After having been found guilty on his own plea of guilty, and dismissed, Appellant appealed to the Local Joint Committee which dismissed his appeal. He then turned to the Negotiating Committee which also dismissed his appeal.

Appellant in his argument raised a constitutional issue, arguing that the standing instruction prohibiting possession of cellphones at work violated his constitutional right of freedom of communication. (Article 20(1) of the Constitution). As such, he argued, the Court should declare the Standing Instruction unconstitutional.

I shall not deal with this argument as, according to both parties, this issue is already before the Supreme Court pending hearing and determination. In January 2012 Appellant’s Union filed a constitutional application with the Supreme Court raising this same issue. This application should be pursued to finality so that there is no multiplicity of proceedings.

The submission by Appellant that the standing instructions are not part of the Code of Conduct and therefore Appellant was not dismissed in terms of the Code is not persuasive at all. It cannot assist him. The Code provides for what constitutes an act of misconduct. It is within the prerogative of the Respondent to come up with the standing instructions that will fall under the provision of the Code.

In casu paragraph 4 of the Group IV Offences generally provides for serious violations of company or clients safety or security rules. It therefore follows that the company and the client have to come up with the standing instruction stating what the safety or security rules are;

bringing or possession of cellphones whilst on duty is one such rule

These rules need not be part of the Code or registered with the Registrar of Labour. It is sufficient that they have been formulated, publicised within the company and that they have been brought to the attention of the employees.
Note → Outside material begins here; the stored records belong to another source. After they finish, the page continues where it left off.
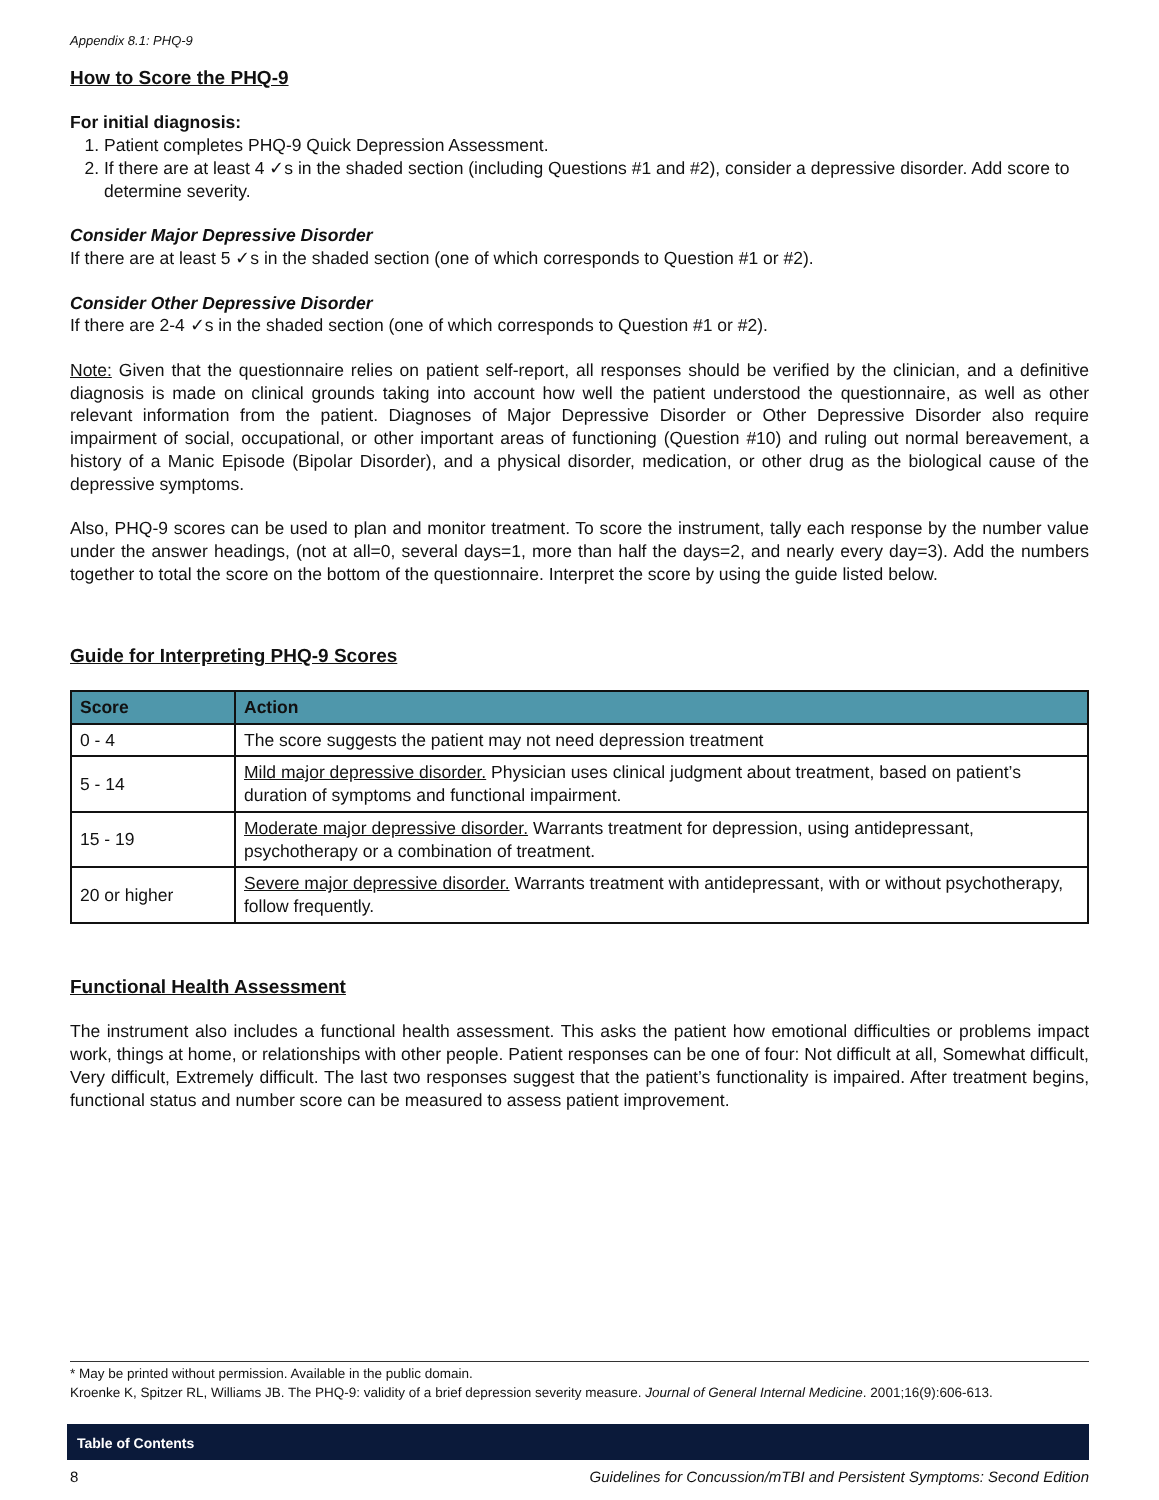Appendix 8.1: PHQ-9
How to Score the PHQ-9
For initial diagnosis:
1. Patient completes PHQ-9 Quick Depression Assessment.
2. If there are at least 4 ✓s in the shaded section (including Questions #1 and #2), consider a depressive disorder. Add score to determine severity.
Consider Major Depressive Disorder
If there are at least 5 ✓s in the shaded section (one of which corresponds to Question #1 or #2).
Consider Other Depressive Disorder
If there are 2-4 ✓s in the shaded section (one of which corresponds to Question #1 or #2).
Note: Given that the questionnaire relies on patient self-report, all responses should be verified by the clinician, and a definitive diagnosis is made on clinical grounds taking into account how well the patient understood the questionnaire, as well as other relevant information from the patient. Diagnoses of Major Depressive Disorder or Other Depressive Disorder also require impairment of social, occupational, or other important areas of functioning (Question #10) and ruling out normal bereavement, a history of a Manic Episode (Bipolar Disorder), and a physical disorder, medication, or other drug as the biological cause of the depressive symptoms.
Also, PHQ-9 scores can be used to plan and monitor treatment. To score the instrument, tally each response by the number value under the answer headings, (not at all=0, several days=1, more than half the days=2, and nearly every day=3). Add the numbers together to total the score on the bottom of the questionnaire. Interpret the score by using the guide listed below.
Guide for Interpreting PHQ-9 Scores
| Score | Action |
| --- | --- |
| 0 - 4 | The score suggests the patient may not need depression treatment |
| 5 - 14 | Mild major depressive disorder. Physician uses clinical judgment about treatment, based on patient’s duration of symptoms and functional impairment. |
| 15 - 19 | Moderate major depressive disorder. Warrants treatment for depression, using antidepressant, psychotherapy or a combination of treatment. |
| 20 or higher | Severe major depressive disorder. Warrants treatment with antidepressant, with or without psychotherapy, follow frequently. |
Functional Health Assessment
The instrument also includes a functional health assessment. This asks the patient how emotional difficulties or problems impact work, things at home, or relationships with other people. Patient responses can be one of four: Not difficult at all, Somewhat difficult, Very difficult, Extremely difficult. The last two responses suggest that the patient’s functionality is impaired. After treatment begins, functional status and number score can be measured to assess patient improvement.
* May be printed without permission. Available in the public domain.
Kroenke K, Spitzer RL, Williams JB. The PHQ-9: validity of a brief depression severity measure. Journal of General Internal Medicine. 2001;16(9):606-613.
Table of Contents
8 Guidelines for Concussion/mTBI and Persistent Symptoms: Second Edition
In casu Appellant knew about the standing instructions.

The record is quite clear that Appellant was charged in terms of the Code which binds both parties vis the National Employment Council for the Commercial Sectors Code.

The suspension was done in terms of the Code

The notice of hearing was done in terms of the Code

The initial hearing was done in terms of the Code

The dismissal by the employer was done as provided for in the Code

The Appellant appealed to the Local Joint Committee and thereafter to the Negotiating Committee as provided for in the Code.

To that end, I find that Section 12B(2)(a) of the Labour Act [CAP 28:01] does not apply as had been alleged by Appellant.

Overally this appeal is without merit at all. I therefore confirm the Negotiating Committee’s determination and order as follows:-

That the appeal being devoid of any merit it be and is hereby dismissed.